Copy out each line containing "yarn" from the entries below.

_TASK MATERIAL_
__________________________________________________
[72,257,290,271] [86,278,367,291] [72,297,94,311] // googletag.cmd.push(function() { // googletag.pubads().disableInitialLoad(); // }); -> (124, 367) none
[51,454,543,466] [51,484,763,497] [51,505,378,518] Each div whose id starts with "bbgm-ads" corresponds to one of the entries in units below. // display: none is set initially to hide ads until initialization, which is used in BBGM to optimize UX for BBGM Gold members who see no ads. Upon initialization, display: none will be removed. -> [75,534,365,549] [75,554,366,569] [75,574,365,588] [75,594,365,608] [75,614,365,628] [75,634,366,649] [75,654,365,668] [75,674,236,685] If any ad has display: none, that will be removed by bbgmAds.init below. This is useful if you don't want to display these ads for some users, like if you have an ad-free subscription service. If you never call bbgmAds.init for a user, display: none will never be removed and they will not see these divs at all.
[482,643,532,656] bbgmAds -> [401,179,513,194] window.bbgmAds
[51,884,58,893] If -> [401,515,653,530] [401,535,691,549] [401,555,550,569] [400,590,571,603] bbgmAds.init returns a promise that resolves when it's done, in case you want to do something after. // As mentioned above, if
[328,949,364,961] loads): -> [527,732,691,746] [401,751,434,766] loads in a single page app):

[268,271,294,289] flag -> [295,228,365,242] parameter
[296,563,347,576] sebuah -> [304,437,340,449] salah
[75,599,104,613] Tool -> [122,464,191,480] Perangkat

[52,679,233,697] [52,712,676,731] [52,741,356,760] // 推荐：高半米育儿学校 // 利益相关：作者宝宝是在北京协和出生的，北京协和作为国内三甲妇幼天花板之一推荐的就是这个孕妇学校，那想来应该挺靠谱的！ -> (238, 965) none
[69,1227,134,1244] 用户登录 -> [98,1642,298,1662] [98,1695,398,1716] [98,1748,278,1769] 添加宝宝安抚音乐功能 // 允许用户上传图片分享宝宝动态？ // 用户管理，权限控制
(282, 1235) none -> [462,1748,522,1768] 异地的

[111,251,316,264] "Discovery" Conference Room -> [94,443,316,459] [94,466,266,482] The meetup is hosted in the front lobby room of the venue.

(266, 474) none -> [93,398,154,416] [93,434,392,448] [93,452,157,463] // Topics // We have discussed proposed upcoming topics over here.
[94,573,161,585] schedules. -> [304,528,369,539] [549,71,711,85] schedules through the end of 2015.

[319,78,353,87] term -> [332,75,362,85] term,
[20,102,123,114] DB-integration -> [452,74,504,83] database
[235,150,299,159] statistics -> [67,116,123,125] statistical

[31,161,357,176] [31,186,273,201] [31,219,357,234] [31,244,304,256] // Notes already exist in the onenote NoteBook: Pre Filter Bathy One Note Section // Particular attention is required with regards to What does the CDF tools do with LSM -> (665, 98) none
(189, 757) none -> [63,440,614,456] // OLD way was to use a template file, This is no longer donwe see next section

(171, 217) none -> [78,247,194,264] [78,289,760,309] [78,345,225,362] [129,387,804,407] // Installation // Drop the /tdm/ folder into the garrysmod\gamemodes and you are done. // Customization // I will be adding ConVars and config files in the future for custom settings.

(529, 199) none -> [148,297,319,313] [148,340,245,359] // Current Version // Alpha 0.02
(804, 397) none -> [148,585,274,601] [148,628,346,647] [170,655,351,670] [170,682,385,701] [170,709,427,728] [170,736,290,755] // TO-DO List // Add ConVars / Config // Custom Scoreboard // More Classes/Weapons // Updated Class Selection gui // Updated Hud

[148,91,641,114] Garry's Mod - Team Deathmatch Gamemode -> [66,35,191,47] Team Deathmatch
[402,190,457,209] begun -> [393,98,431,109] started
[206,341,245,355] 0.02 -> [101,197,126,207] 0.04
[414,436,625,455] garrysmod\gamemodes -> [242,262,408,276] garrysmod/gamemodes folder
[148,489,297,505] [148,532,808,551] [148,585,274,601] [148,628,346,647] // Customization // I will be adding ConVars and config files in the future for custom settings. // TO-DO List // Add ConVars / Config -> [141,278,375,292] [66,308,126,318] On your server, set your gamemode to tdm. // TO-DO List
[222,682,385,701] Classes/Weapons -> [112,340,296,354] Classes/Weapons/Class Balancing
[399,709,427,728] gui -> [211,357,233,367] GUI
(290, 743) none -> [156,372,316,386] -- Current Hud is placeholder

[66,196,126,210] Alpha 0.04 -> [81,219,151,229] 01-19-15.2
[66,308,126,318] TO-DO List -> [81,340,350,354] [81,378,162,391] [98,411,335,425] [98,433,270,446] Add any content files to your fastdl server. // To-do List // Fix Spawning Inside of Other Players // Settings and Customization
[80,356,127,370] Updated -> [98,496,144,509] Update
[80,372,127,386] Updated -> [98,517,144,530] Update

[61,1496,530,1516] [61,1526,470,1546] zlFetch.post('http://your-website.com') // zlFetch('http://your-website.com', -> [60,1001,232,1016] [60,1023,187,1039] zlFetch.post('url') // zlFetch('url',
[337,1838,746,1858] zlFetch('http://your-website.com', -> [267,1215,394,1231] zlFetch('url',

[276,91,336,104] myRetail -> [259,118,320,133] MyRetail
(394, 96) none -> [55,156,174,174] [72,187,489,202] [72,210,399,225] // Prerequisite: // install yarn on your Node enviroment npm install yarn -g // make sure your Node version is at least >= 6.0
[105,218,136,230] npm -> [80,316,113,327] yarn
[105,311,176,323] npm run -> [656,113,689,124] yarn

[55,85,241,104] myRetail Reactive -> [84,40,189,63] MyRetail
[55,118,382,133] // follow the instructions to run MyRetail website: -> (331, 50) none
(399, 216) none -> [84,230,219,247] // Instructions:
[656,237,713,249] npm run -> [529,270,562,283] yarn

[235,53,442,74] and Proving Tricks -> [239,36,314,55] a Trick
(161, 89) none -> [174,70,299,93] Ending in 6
__________________________________________________
_RESPONSE TO THIS EXERCISE_
(394, 96) none -> [55,156,174,174] [72,187,489,202] [72,210,399,225] // Prerequisite: // install yarn on your Node enviroment npm install yarn -g // make sure your Node version is at least >= 6.0
[105,218,136,230] npm -> [80,316,113,327] yarn
[105,311,176,323] npm run -> [656,113,689,124] yarn
[656,237,713,249] npm run -> [529,270,562,283] yarn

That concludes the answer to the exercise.